今朝、あいつの部屋に置き手紙をして荷物を持って出て来た俺は立派な国際指名手配犯だ。テロリストたちのテロ行為に加担、そしてそれに関して幇助した罪に問われ追われる身になってしまった。

…新聞の一面に大々的に書かれてしまっては、この街に滞在できるのもあと少しだろう。

ミュートは俺にとって大事な奴だ。

…そう、俺にとっては自分の命よりも大事でたまらない存在なんだ。

俺がお前の前から居なくなったのは、お前自身の為なんだー・・・。

許してくれ。

馬鹿で憐れな俺をー・・・。

 

***


必要最低限の荷物を鞄に詰め込み、軍から支給されているP226とあいつが残した紙切れを持って俺は会議室を後にする。

「行ってくる」

「あぁ、必ず連れ戻してくれ」

「お前ら二人揃って必ず帰って来い、帰って来ないなら俺たちはお前らを罰しなければならない」

「…分かってる、絶対にあいつを
連れ戻して帰ってくる。俺とあいつに残された時間が僅かなのも分かってる。俺は絶対にあいつと…、スモークと二人で戻るから」

そう残して俺は街に向けて歩き出す。

なぁ、スモーク。

あんたにとって俺はかけがえのない存在だよ。俺にとってあんたは命よりも自分自身よりもずっと大切な存在なんだ。

だから…。


必ず連れ戻してやる。


林檎泥棒よりかは簡単だろうから。


***


《同時刻・街はずれの海岸沿い》

 

海岸沿いを歩いていく度に波は穏やかに、そして緩やかに砂浜を乗り越えて行く。

ミュート、俺が裏切った理由はお前が大切だからだ。大切なお前の家族と、お前自身を守る為だ。

「【こんな物】の為にミュート、そしてミュートの身の周りの奴らを危険になんかさせられない。俺が悪者呼ばわりされて捕まった方がまだマシだ…」

手の平に転がる小さなチップ。

これにはある兵器の機密情報が書き込まれているのだ。そう、俺が開発したガスグレネードの機密とも言える大切な情報が書き込まれているのだ…。

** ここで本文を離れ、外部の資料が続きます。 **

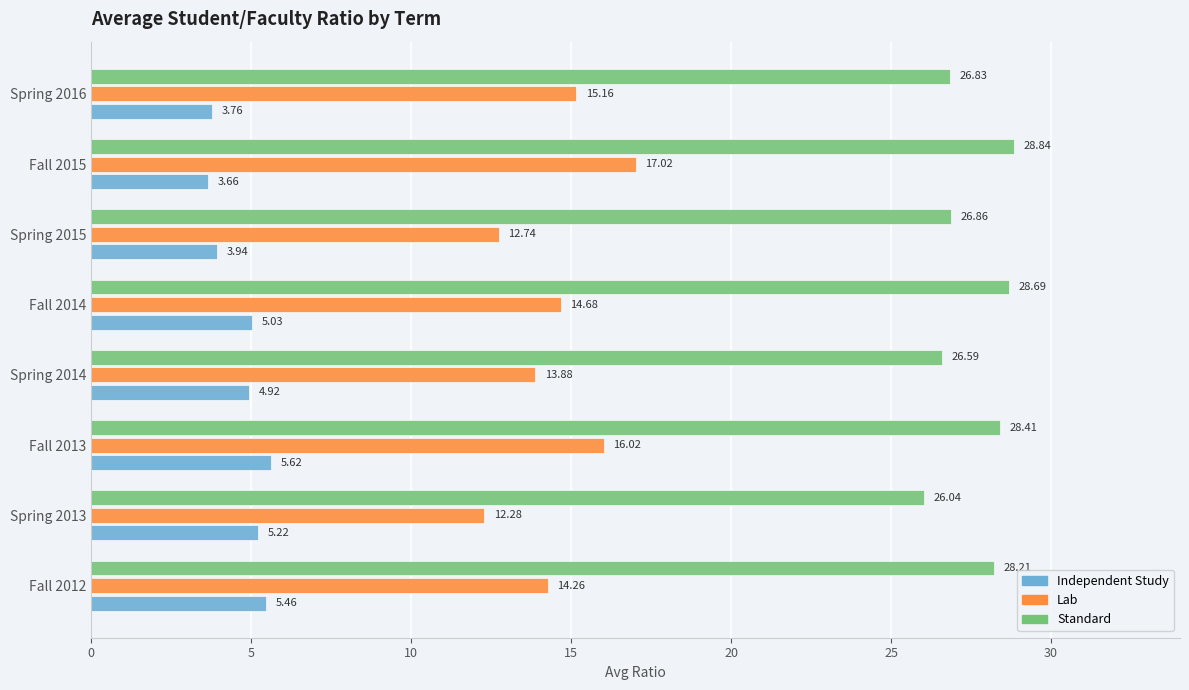

What is the sum of all Independent Study values?

37.6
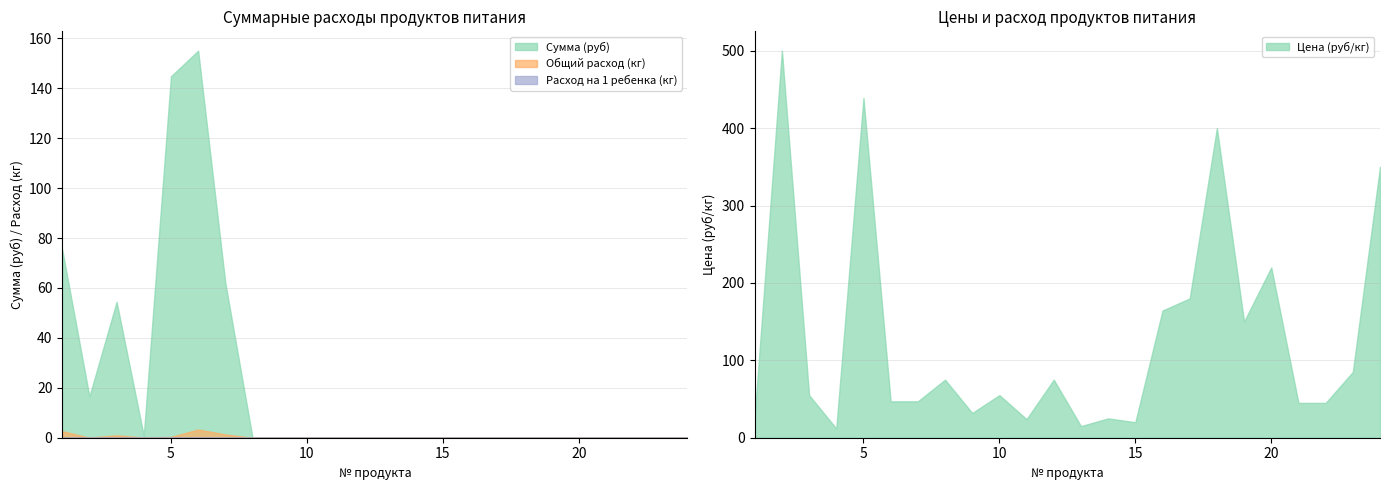

What is the difference between the maximum and minimum values in the Общий расход (кг) series?

3.3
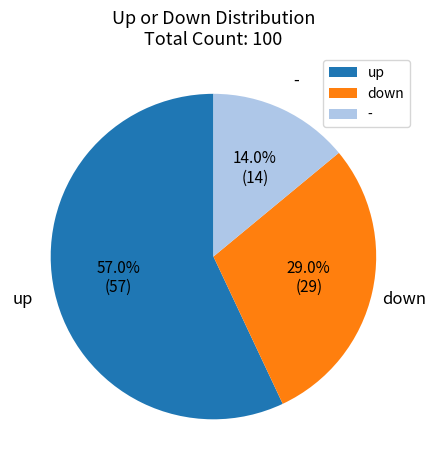

True or false: - accounts for 14% of the total.

True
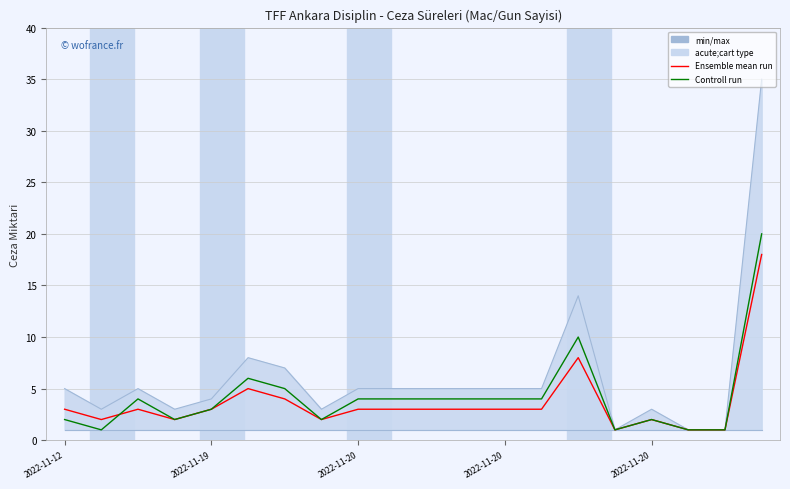

Rank the series by their maximum value, from lowest to highest.

Ensemble mean run, Controll run, min/max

簡単には読み込みが出来ないように細工を施してくれたのは…


「お前だよな、ミュート」

あのぶっきらぼうで何事にも関心を向けないお前が唯一楽しそうな笑みを浮かべて細工を施してくれたこれを守らねばならない。

お前の命を狙うあいつらからの視線を欺く為に出来ることは全てやるしかないのだ。

「例えこの命が消えたとしても、俺が罪を抱え込めばお前は生きられる。俺が【こんな物】を開発したばかりに…。ミュート、お前にはもう会えないかも知れない。お前を抱いた最期の夜を二度と忘れはしない。…愛してるぜ、マーク」

こっそり撮影したあいつの寝顔を見て俺は自嘲気味に笑って海岸沿いを歩き続けて行く。

俺が背負う罪は俺だけが背負えばいい。ミュート、お前だけはどうか…。

生きてくれ。

それが俺の願いであり、
それが俺の望みであり、
それが俺の…。


「最期の希望なんだー・・・」


ミュート、絶対に俺を探すな。

もう俺は二度と『ジェームス・ポーター』としては生きることは許されない罪を背負って居るのだから。